A eficiência é fundamental. Cientistas chineses desenvolveram o chip ACCEL, que é capaz de realizar 4,6 quatriliões de operações por segundo, em comparação com 0,312 quatrilião de operações por segundo para o chip A100 da NVIDIA.

A China forma até um milhão de estudantes STEM a mais do que os EUA, ano após ano. Isso vai muito além da IA. Os países asiáticos ainda atingem os 20% melhores em competições de ciências e matemática.

O Australian Strategic Policy Institute (ASPI) pode ser terrível em geopolítica. Mas pelo menos prestaram um serviço público ao mostrar os países que lideram o planeta em 44 sectores tecnológicos críticos.

A China ocupa o primeiro lugar em 37 sectores. Os EUA lideram em 7 sectores. Todos os outros países não lideram em nenhum sector. Estes incluem Defesa, Espaço, Robótica, Energia, Ambiente, Biotecnologia, Materiais Avançados, Tecnologia Quântica Chave e, claro, IA.

Como é que a China chegou a este ponto? É muito instrutivo hoje reler um livro publicado em 1996 por Maurice Mesner: "The Deng Xiaoping Era: An Investigation into the Fate of Chinese Socialism, 1978-1994".

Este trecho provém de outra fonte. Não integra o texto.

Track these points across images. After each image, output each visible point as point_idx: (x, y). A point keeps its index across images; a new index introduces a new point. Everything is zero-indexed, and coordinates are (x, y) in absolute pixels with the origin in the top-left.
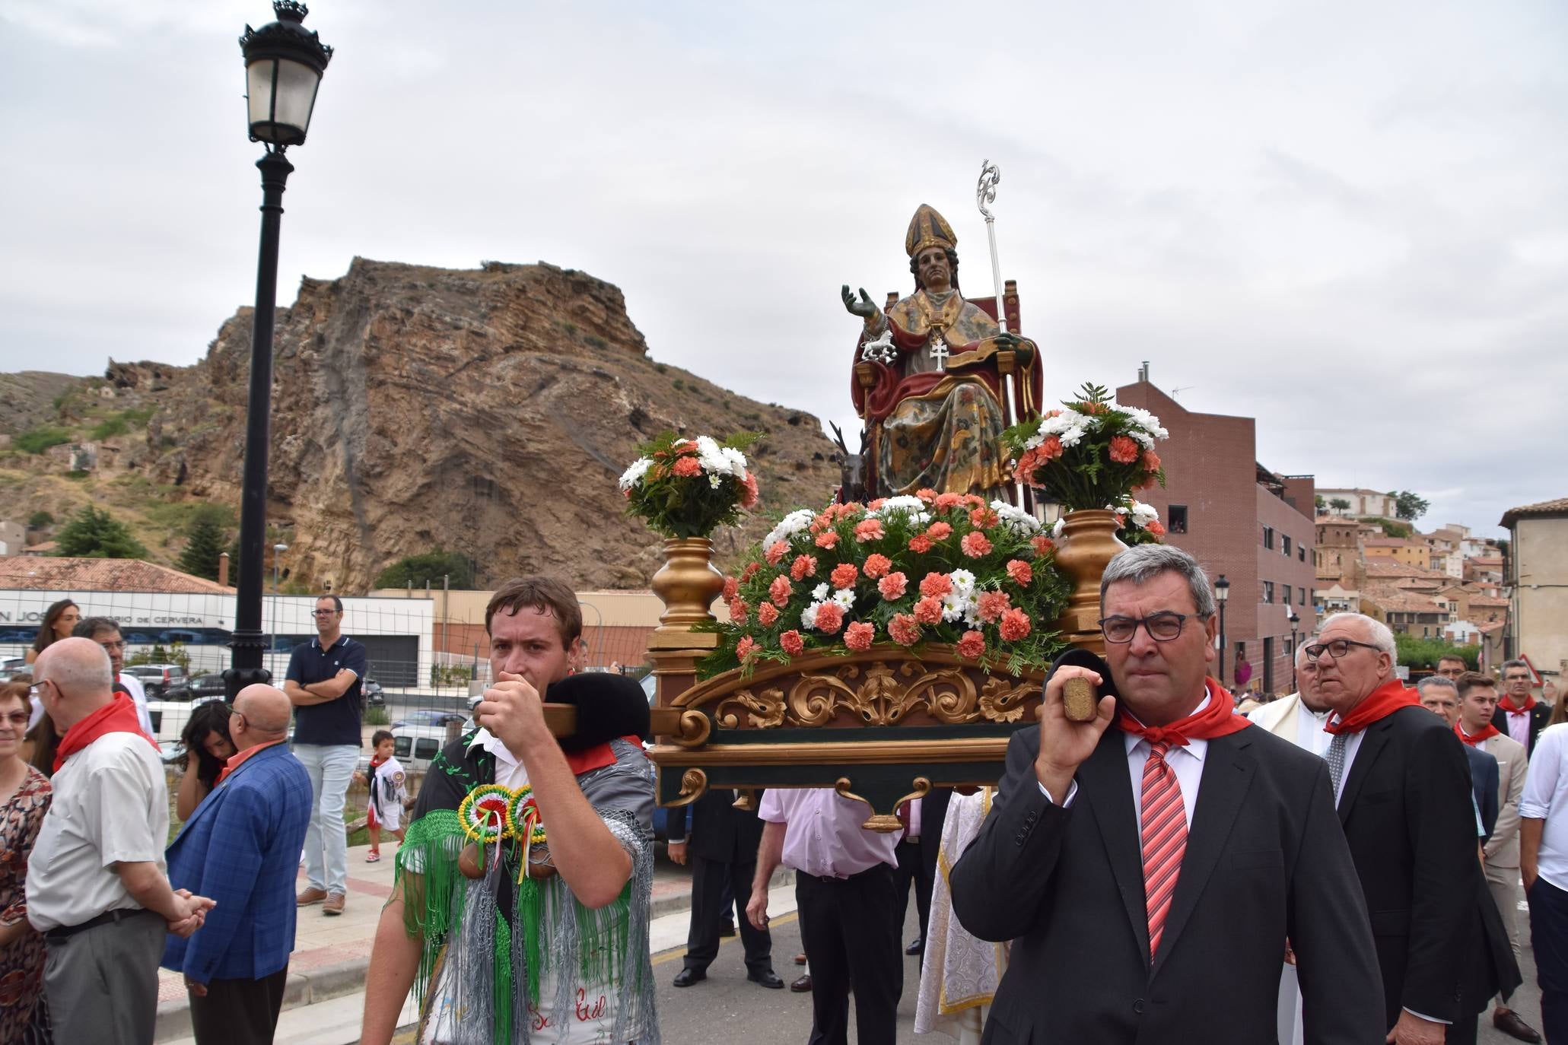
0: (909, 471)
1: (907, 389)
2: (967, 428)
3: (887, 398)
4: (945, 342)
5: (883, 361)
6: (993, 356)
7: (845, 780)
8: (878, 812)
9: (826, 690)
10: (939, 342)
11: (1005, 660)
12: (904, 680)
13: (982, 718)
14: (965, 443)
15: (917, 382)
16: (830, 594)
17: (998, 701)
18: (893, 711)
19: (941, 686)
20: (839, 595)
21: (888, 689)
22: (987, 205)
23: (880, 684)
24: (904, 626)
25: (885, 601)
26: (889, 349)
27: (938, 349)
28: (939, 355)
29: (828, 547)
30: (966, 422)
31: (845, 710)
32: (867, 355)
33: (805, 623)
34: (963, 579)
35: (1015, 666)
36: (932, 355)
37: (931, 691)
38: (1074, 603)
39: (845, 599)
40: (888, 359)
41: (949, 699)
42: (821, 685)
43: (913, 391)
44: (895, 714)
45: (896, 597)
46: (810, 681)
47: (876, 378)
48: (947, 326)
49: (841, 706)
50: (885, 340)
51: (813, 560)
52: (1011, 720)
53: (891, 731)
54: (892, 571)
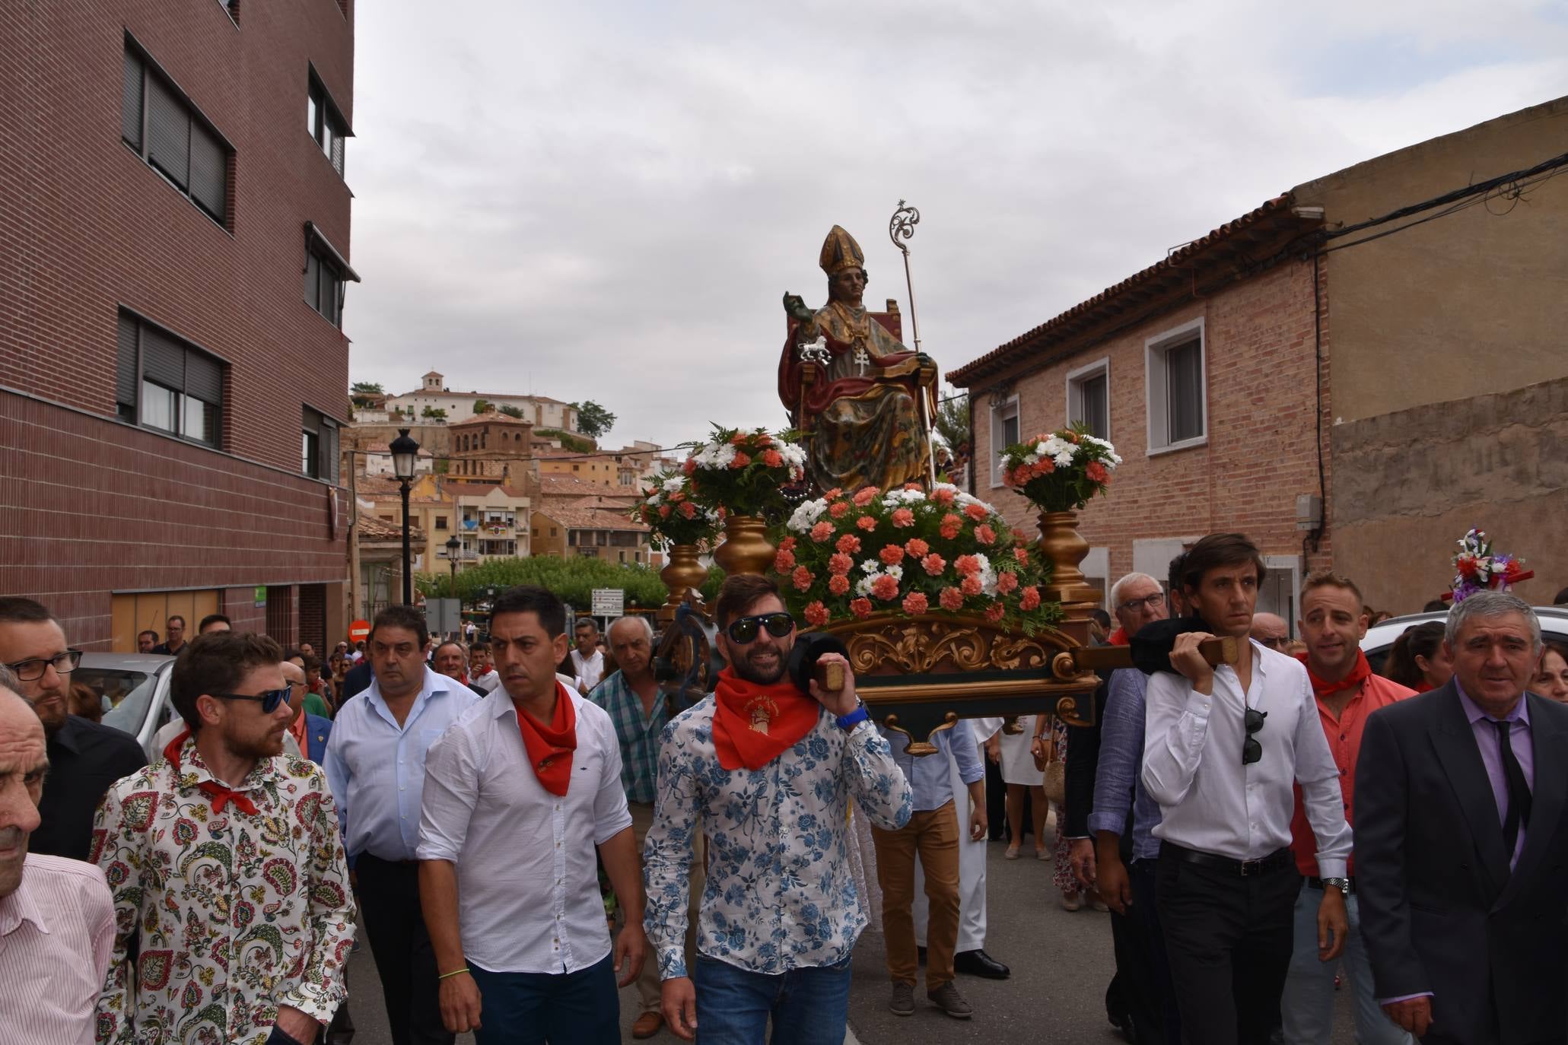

Em primeiro lugar, precisamos saber o que aconteceu sob Mao:

«De 1952 até meados da década de 70, a produção agrícola líquida da China cresceu a uma taxa média anual de 2,5%, enquanto o valor para o período mais intensivo da industrialização do Japão (1868 a 1912) foi de 1,7%.

Na esfera industrial, todos os indicadores aumentaram: produção de aço, carvão, cimento, madeira, electricidade, petróleo bruto e fertilizantes químicos. "Em meados da década de 70, a China também estava a produzir um número significativo de aviões a jacto, tractores pesados, locomotivas ferroviárias e embarcações oceânicas modernas. A República Popular tornou-se também uma grande potência nuclear, equipada com mísseis balísticos intercontinentais. O primeiro teste bem-sucedido de bomba atómica ocorreu em 1964, a primeira bomba de hidrogénio foi produzida em 1967 e um satélite foi colocado em órbita em 1970."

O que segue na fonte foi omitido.